Hormone Therapy Still Effective Option for Menopause

Hormone replacement therapy for menopause symptoms recommended as individual choice after proper advice

(RxWiki News) Hormones yes, hormones no — the recommendations for menopausal women have swung back and forth in the last 10 years.

The latest review of scientific evidence comes down on the side of yes, especially for younger women who are first entering menopause.

Hormone replacement therapy (HRT) was once recommended for nearly all menopausal symptoms. However, research that indicated higher risks for breast cancer, stroke and blood clots led to a precipitous drop in prescriptions for HRT.

In an extensive review of the most current research, scientists from England found that HRT was the most effective treatment for menopausal symptoms.

The researchers recommend that each woman make an informed decision in collaboration with her doctor.

Shagaf Bakour, Honorary Senior Lecturer and Consultant Obstetrician and Gynaecologist at City Hospital, in Birmingham, England was the co-author of the review.

"Women are sometimes concerned about the increased risk of breast cancer related to HRT. However, this risk is much lower than that associated with other factors such as obesity, alcohol consumption and later maternal age," Dr. Bakour said in a press release. "HRT is the most effective treatment for symptoms of the menopause and when HRT is individually tailored, women gain maximum advantages and the risks are minimized. There are various types and regimens of HRT and healthcare professionals will be able to advise on the suitability of HRT to any woman."

The majority of women experience symptoms of menopause, such as hot flashes and night sweats. These symptoms are due to a decrease in the amount of estrogen produced by the body. As a woman enters menopause, estrogen production drops.

About 70 percent of women experience symptoms for about five years. In some women, symptoms may continue for many years.

HRT provides estrogen in pill, patch or cream form. In some cases, progesterone, another female sex hormone, is also prescribed.

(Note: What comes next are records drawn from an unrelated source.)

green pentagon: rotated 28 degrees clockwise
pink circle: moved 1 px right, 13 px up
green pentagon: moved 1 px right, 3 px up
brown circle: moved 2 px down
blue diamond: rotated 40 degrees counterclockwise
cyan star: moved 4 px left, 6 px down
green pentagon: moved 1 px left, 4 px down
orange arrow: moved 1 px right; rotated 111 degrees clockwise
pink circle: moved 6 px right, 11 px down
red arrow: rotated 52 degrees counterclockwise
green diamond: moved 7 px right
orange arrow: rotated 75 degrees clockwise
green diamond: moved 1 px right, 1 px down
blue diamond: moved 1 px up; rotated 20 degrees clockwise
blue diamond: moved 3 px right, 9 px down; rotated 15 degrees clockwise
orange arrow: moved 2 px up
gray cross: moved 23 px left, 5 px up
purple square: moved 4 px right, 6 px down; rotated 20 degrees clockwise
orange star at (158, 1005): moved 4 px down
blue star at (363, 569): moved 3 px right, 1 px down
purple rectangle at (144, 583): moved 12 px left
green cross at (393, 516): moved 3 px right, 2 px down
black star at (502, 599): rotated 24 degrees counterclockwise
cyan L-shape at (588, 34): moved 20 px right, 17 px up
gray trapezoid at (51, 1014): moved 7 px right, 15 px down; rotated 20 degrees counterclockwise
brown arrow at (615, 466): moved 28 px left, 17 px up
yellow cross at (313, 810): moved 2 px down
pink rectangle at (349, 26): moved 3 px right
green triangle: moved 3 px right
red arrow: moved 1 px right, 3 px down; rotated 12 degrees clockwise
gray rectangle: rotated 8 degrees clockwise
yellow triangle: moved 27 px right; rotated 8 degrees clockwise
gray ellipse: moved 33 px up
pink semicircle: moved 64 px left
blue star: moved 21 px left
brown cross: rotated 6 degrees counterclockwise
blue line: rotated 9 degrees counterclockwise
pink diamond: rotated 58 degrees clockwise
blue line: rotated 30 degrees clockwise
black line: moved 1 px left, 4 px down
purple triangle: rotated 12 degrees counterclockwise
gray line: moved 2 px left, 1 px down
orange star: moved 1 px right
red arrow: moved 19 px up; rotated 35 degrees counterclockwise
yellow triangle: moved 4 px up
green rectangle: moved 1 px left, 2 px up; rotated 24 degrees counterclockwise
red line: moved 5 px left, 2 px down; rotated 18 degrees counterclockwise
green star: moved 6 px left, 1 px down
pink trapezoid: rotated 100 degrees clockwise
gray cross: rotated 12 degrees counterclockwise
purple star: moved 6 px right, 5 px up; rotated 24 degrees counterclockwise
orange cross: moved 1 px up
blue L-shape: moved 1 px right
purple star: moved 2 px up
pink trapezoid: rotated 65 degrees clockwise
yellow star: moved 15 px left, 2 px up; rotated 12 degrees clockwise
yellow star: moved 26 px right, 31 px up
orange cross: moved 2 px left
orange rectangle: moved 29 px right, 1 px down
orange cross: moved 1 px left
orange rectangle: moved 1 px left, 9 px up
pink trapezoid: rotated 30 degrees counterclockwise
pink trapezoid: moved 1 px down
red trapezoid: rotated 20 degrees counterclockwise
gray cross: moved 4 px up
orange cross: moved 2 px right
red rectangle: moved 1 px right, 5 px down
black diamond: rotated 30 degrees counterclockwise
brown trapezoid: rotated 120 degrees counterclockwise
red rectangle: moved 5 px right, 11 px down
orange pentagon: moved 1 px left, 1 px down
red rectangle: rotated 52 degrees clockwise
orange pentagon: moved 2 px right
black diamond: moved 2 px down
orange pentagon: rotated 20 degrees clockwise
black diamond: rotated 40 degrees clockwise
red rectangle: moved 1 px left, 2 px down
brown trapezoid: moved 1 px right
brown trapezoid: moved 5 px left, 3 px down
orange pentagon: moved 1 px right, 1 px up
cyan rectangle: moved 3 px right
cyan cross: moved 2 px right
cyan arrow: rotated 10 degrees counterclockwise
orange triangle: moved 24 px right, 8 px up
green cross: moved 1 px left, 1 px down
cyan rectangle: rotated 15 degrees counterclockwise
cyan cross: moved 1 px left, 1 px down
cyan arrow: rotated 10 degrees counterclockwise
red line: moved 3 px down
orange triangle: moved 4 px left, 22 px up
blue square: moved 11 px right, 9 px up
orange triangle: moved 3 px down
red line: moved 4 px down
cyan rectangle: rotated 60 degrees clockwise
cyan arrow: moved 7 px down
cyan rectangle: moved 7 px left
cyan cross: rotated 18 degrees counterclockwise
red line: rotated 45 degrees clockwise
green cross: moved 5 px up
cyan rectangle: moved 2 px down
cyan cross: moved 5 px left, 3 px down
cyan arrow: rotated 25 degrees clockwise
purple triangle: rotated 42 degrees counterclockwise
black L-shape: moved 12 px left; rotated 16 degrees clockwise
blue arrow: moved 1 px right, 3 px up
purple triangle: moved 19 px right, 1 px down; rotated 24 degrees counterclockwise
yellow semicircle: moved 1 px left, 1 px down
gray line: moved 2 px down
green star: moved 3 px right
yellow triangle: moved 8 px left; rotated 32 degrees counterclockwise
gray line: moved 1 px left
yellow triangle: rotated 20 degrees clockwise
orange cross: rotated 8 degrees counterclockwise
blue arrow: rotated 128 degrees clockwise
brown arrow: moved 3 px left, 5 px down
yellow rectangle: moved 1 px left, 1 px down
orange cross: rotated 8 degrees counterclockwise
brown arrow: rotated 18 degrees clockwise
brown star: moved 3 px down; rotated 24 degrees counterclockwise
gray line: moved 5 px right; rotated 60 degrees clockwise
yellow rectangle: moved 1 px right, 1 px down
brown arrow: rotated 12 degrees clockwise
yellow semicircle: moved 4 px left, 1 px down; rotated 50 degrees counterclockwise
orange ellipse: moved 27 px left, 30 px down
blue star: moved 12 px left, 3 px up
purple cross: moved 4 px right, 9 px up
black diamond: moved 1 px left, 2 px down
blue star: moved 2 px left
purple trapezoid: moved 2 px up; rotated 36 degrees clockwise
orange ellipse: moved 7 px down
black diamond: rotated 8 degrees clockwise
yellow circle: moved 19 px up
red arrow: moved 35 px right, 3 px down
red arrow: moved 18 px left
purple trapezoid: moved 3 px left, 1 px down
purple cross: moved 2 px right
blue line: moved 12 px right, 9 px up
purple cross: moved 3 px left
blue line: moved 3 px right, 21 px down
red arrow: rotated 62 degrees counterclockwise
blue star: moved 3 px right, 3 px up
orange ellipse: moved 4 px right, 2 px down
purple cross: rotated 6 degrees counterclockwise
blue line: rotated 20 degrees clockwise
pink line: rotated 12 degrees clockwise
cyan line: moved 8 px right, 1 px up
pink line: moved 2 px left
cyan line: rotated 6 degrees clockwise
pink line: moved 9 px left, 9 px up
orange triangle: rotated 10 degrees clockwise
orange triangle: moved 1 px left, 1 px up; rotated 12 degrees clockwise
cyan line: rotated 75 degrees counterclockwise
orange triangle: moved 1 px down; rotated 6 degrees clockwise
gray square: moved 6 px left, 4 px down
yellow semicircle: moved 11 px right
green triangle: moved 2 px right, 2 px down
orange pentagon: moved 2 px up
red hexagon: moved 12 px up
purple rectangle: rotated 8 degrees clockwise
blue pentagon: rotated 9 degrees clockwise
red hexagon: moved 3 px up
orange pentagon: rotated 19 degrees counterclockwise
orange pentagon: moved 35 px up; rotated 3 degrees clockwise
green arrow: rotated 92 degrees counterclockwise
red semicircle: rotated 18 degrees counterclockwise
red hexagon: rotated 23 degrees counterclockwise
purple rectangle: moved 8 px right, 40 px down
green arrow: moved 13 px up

A major study in 2003 — the Women’s Health Initiative Study — reported an increase in breast cancer, stroke and blood clots among women who used HRT. Two other major studies confirmed these findings. As a result, the use of HRT dropped 80 percent, according to this new review.

However, the new review indicates that there is a window of opportunity for younger women in the early phase of menopause when the benefits may be higher than the risks. Most of the women in the three studies that showed increased risks were post-menopausal, with an average age greater than 60.

These older women were already at increased risk of conditions such as breast cancer, heart disease and stroke, according to Dr. Bakour and team. Another, smaller study showed that when younger women received HRT for 10 years immediately after menopause, their risk of cancer, blood clots and stroke was no higher than for women who did not receive HRT.

Women who had premature ovarian insufficiency (menopause before age 45 in developed countries) were at higher risk of cardiovascular disease and osteoporosis, or thinning bones. These women had a lower risk of breast cancer than women who were still menstruating.

Dr. Bakour’s team strongly recommended that women with early menopause receive HRT, at least until the age of 50.

Other women should discuss the risk and benefits of HRT with their physicians. HRT, the researchers stated in the study, is an individual decision and a patient choice.

This review was published in the Dec. 18 issue of The Obstetrician & Gynaecologist.

The review was not funded and the authors did not disclose any conflicts of interest.